START RECORD EXTRACTS
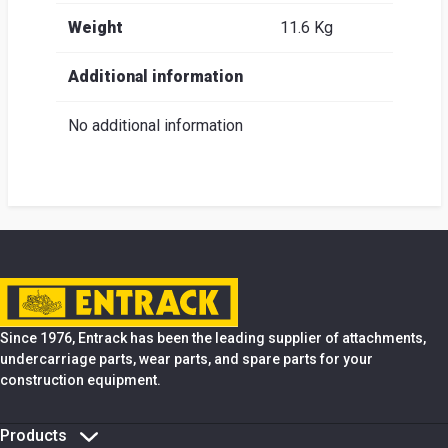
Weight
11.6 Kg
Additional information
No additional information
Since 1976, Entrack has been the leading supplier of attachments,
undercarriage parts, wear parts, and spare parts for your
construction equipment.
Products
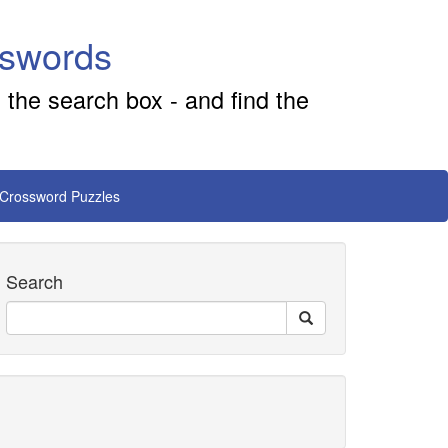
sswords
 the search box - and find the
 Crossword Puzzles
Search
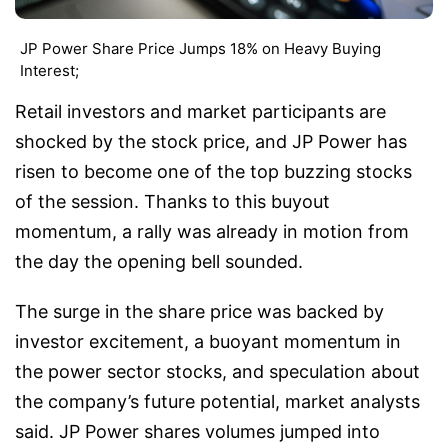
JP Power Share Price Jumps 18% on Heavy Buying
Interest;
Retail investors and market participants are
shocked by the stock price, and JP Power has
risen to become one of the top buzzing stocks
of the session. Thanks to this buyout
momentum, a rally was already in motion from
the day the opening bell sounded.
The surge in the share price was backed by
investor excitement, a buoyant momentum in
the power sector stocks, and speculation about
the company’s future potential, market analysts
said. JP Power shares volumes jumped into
END RECORD EXTRACTS
START RECORD EXTRACTS
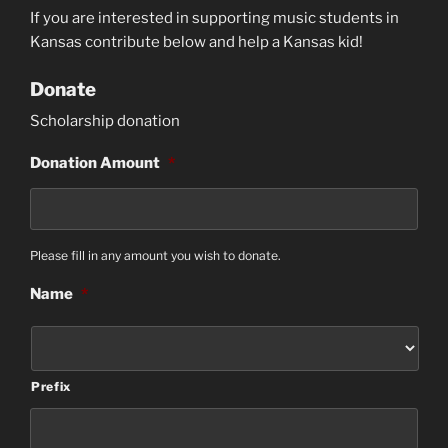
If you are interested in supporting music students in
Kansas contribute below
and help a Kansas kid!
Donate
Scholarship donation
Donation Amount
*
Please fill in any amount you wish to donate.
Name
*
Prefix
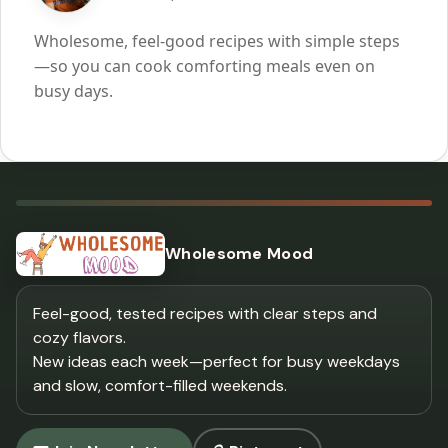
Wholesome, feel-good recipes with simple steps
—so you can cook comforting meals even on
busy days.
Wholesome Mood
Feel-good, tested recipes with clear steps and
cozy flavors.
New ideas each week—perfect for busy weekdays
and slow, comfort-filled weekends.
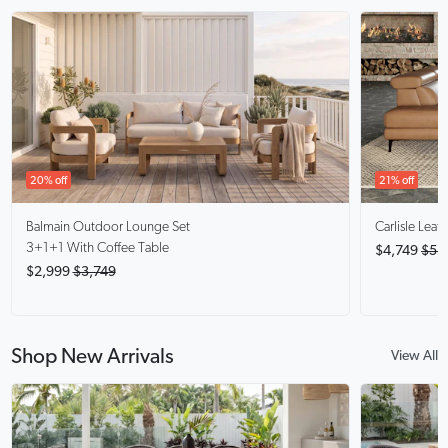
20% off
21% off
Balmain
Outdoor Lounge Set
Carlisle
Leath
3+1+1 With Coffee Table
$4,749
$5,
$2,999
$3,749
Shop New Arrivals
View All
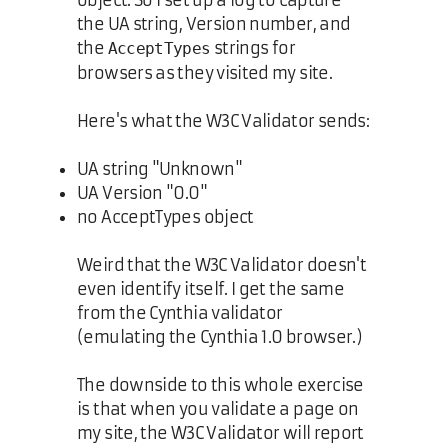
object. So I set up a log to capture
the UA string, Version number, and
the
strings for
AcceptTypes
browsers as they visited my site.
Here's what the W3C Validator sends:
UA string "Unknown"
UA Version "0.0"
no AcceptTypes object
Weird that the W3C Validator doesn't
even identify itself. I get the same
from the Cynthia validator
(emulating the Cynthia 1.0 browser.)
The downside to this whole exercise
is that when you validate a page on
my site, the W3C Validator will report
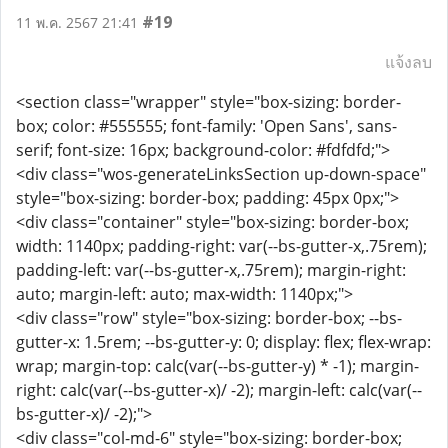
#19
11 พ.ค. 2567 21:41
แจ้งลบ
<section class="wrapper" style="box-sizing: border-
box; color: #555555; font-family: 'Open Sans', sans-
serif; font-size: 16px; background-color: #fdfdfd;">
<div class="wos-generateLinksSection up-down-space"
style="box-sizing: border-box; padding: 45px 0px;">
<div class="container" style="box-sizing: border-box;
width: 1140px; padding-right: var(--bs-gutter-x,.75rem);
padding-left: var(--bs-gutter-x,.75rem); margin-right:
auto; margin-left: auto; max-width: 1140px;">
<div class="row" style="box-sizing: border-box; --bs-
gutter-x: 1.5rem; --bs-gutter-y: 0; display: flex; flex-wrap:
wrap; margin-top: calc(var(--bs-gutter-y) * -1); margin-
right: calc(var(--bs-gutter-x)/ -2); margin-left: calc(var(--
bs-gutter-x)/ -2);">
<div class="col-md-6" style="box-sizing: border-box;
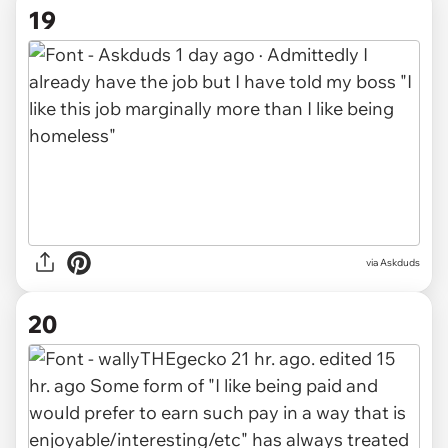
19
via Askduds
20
END RECORD EXTRACTS
START RECORD EXTRACTS
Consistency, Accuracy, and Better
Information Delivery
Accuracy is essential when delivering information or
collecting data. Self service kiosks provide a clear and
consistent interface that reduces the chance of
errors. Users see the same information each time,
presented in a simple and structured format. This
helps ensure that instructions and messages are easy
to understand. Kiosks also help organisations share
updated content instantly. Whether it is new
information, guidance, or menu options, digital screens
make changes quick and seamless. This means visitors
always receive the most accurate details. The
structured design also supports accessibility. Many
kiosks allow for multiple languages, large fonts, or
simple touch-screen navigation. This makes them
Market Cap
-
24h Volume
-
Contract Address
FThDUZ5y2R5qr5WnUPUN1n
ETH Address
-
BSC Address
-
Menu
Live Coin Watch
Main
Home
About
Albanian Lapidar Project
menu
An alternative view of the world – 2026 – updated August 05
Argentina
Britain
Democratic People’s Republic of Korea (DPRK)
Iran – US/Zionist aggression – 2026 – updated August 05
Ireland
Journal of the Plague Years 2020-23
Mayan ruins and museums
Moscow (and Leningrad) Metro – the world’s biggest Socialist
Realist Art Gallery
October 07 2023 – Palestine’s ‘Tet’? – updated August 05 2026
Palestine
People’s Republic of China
END RECORD EXTRACTS
WORK INSTRUCTIONS -
Write out everything in the records from the line containing "JP Power Share Price" down to the line containing "said. JP Power shares volumes jumped into", both of those lines included, exactly as they stand.

SOLUTION TO THIS TASK -
JP Power Share Price Jumps 18% on Heavy Buying
Interest;
Retail investors and market participants are
shocked by the stock price, and JP Power has
risen to become one of the top buzzing stocks
of the session. Thanks to this buyout
momentum, a rally was already in motion from
the day the opening bell sounded.
The surge in the share price was backed by
investor excitement, a buoyant momentum in
the power sector stocks, and speculation about
the company’s future potential, market analysts
said. JP Power shares volumes jumped into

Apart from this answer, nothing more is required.